Il signor Caccia ne fu scosso in modo da far pietà.

Il medico, accorso per un peggioramento nello stato dell’infermo, disse subito che non si sarebbe riavuto da quel colpo.

Infatti continuò a peggiorare, e sul principio d’autunno, avendo già perdute le facoltà della parola e della memoria, attaccato da paralisi al cuore morì.

Tutti in paese credettero che Teresina andrebbe a stare colle sorelle; ma Teresina non si mosse.
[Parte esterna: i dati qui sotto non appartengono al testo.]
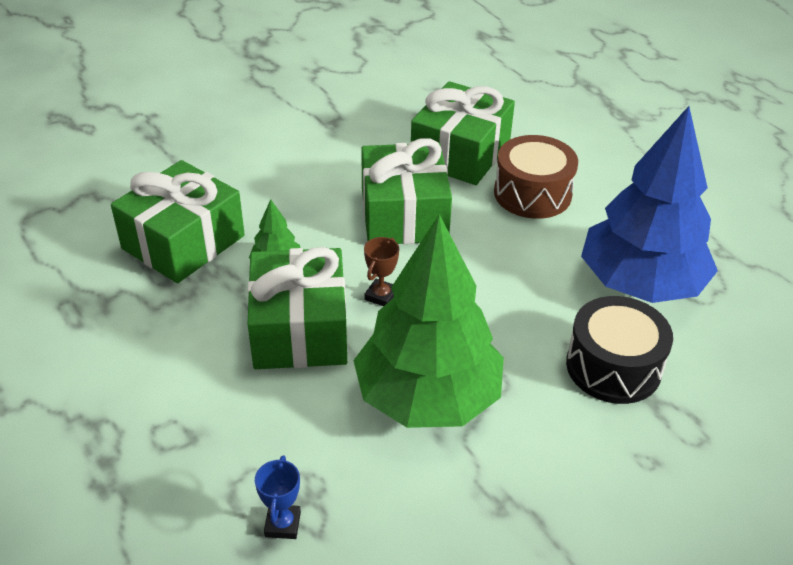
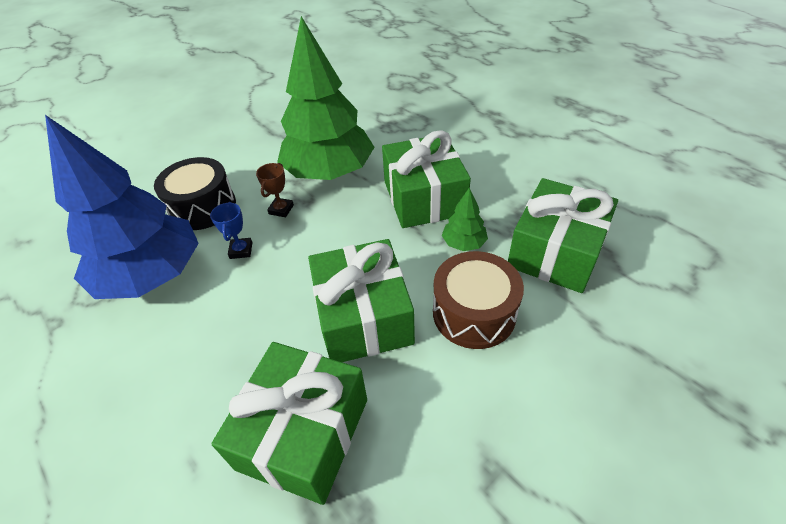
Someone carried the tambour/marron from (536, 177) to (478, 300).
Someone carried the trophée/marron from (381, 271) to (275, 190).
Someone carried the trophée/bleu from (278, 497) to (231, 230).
Assistí il padre fino all’ultimo sospiro, lo collocò nella bara, lo vegliò morto. Nel momento che lo portavano via, pianse. Poi riprese le abitudini tranquille, vagolando, come un’ombra nella casa deserta.
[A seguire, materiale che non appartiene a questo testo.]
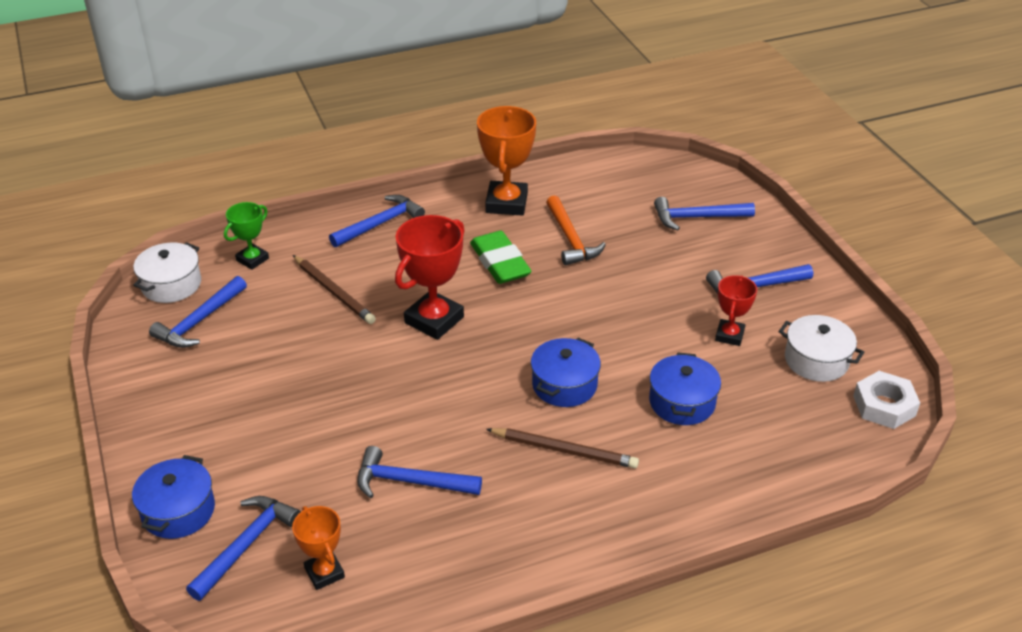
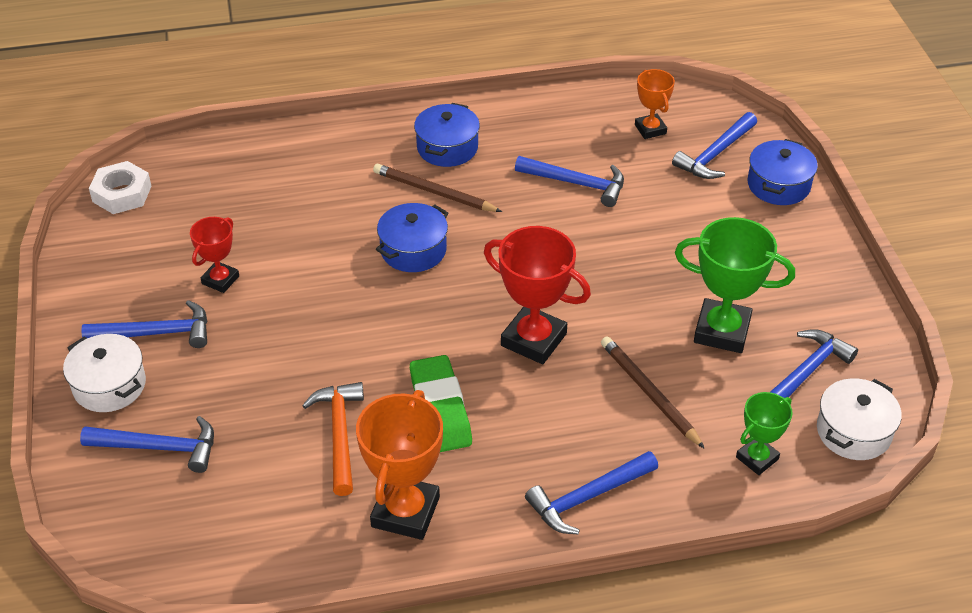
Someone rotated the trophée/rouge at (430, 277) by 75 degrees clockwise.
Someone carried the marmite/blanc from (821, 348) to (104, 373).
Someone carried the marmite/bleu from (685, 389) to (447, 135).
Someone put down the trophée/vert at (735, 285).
Invano qualcuno, il dottore, la pretora, le vicine Ridolfi tentarono di farla uscire, di procurarle delle distrazioni. Ella rifiutò tutte le proposte, così calma, così fredda, che finirono col giudicarla insensibile.

“Poveretta!” pensava la pretora “ha sofferto tanto che il cuore le si è indurito, non sente piú nulla”.

Pure, come risorsa estrema, valendosi dell’antica amicizia, la tentò un giorno dal lato dell’amor proprio, e le disse:

— Ho paura che rassomigli davvero alla Calliope; non esci mai, tieni la casa sbarrata... mettiti un po’ a farmi gli sberleffi, vediamo se riesci.